Save the Children CEO Mat Tinkler was in the room and said he left bitterly disappointed.

“We were still hoping [the women and children] would eventually be repatriated, but the minister made it very clear that would not be happening,” he said.

Two women walking alongside tents in a laneway with a crumpled tarpaulin in the centre.

Living conditions are harsh inside the Al Roj refugee camp in Syria. (ABC News: Baderkhan Ahmad)

Mr Tinkler has strongly rejected assertions that Save the Children was involved in any effort to facilitate the group’s extraction from Syria.

Another attendee said even though Mr Burke officially refused to help the cohort, he did acknowledge the government could not stop them from applying for passports or returning to Australia, which is their legal right.

That concession planted a seed of hope — and led advocates to lawyer up.

‘We shouldn’t have waited’

Until that point, advocates had believed the only way out for the women and children was through government repatriation, as was the preference of the Kurdish-led Syrian Democratic Forces (SDF), who govern the Al Roj camp.
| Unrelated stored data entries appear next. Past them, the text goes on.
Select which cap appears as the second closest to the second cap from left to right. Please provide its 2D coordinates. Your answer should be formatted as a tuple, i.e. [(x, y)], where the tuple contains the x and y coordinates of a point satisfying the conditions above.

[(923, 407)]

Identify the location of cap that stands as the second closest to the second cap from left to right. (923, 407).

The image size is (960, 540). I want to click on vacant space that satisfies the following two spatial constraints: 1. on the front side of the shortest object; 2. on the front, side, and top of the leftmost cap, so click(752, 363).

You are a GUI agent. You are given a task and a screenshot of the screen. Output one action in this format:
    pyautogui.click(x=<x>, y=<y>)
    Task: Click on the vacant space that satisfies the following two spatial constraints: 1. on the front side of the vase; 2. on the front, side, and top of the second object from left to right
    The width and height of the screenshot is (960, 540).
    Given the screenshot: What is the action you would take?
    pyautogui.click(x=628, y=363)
But since the toppling of the Assad regime in late 2024, the SDF has lost control of much of Syria’s north-east as the new governing force Hay’at Tahrir al-Sham (HTS) asserts its power.
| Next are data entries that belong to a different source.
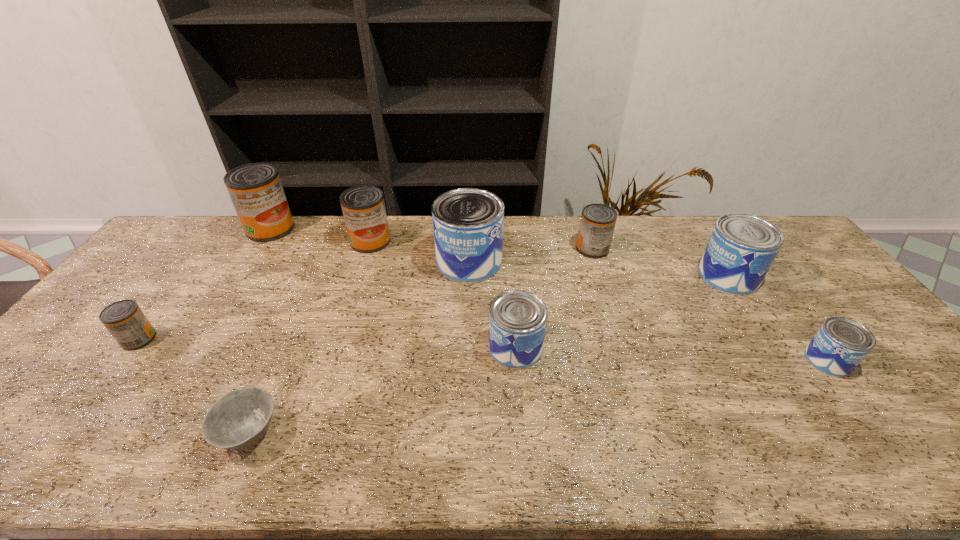
Identify the location of blank space located on the front of the sixth can from left to right. Image resolution: width=960 pixels, height=540 pixels. coord(612,311).

I want to click on vacant space situated 0.120m on the front label of the second smallest blue can, so click(444, 347).

I want to click on vacant space situated 0.390m on the front label of the second smallest blue can, so click(342, 347).

You are a GUI agent. You are given a task and a screenshot of the screen. Output one action in this format:
    pyautogui.click(x=<x>, y=<y>)
    Task: Click on the vacant space situated 0.200m on the front label of the second smallest blue can
    The width and height of the screenshot is (960, 540).
    Given the screenshot: What is the action you would take?
    pyautogui.click(x=413, y=347)

Locate an element on the screen. free spot located 0.230m on the back of the smallest red can is located at coordinates (189, 274).

This screenshot has height=540, width=960. What are the coordinates of `vacant space located on the front label of the smallest blue can` in the screenshot? It's located at (905, 463).

I want to click on vacant space positioned on the back of the nearest object, so click(x=293, y=332).

Locate an element on the screen. The width and height of the screenshot is (960, 540). object situated at the near edge is located at coordinates (239, 419).

At what (x,y) coordinates should I click in order to perform the action: click on object that is positioned at the left edge. Please return your answer as a coordinate pair (x, y). Looking at the image, I should click on (124, 319).

The width and height of the screenshot is (960, 540). Find the location of `object that is at the right edge`. object that is at the right edge is located at coordinates (838, 347).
The SDF’s loss of territory — and its depleting resources — has recently given way to a policy of allowing those with passports to leave the camp, as governments like Australia refuse to collect their citizens.

Thirdly, HTS’s capture of Damascus means those wishing to leave Syria no longer have to travel via Iraq, making the journey home simpler. 

In other words, advocates felt it was time to act.

One of the family members involved in the group’s extraction told ABC that once advocates “figured out the law”, there was no stopping them from getting passports issued for the women and children.

“That’s been the big lesson here,” the source said.

“We shouldn’t have waited so long for the government. We should have done this earlier.

“Labor or Liberal, it didn’t matter who was in Parliament — they couldn’t have stopped us. And if they [the government] tried to block it, they knew we’d take them to court tomorrow and win.”

What to do with the group once they return?

Even as legal experts point out it would be unconstitutional to prevent citizens from returning, there is the question of what happens to the cohort once they set foot on Australian soil.

Despite the government’s tough assertions that the group will “face the full force of the law”, the reality is it won’t be up to politicians to determine whether police agencies press charges, or if courts record convictions.

The Australian Federal Police has confirmed some of the adult women will be charged, referencing terrorism-related offences, and crimes against humanity, including human trafficking. 

Some will face continued investigation in Australia.

“Control orders” that allow authorities to impose monitoring conditions like curfews and ankle bracelets are also an option, though police would need to be satisfied that the women pose an imminent security risk.

Of the 29 Australian women and children who have been repatriated or returned on their own accord from Syrian camps, just one woman, Mariam Raad, who was repatriated in 2022, has been arrested.

She pleaded guilty to entering a terrorist-controlled area but did not record a conviction or serve jail time, after a court found she had been coerced by her ISIS-fighter husband.

The nine children in the cohort will undergo community integration programs, therapeutic support and countering violent extremism programs.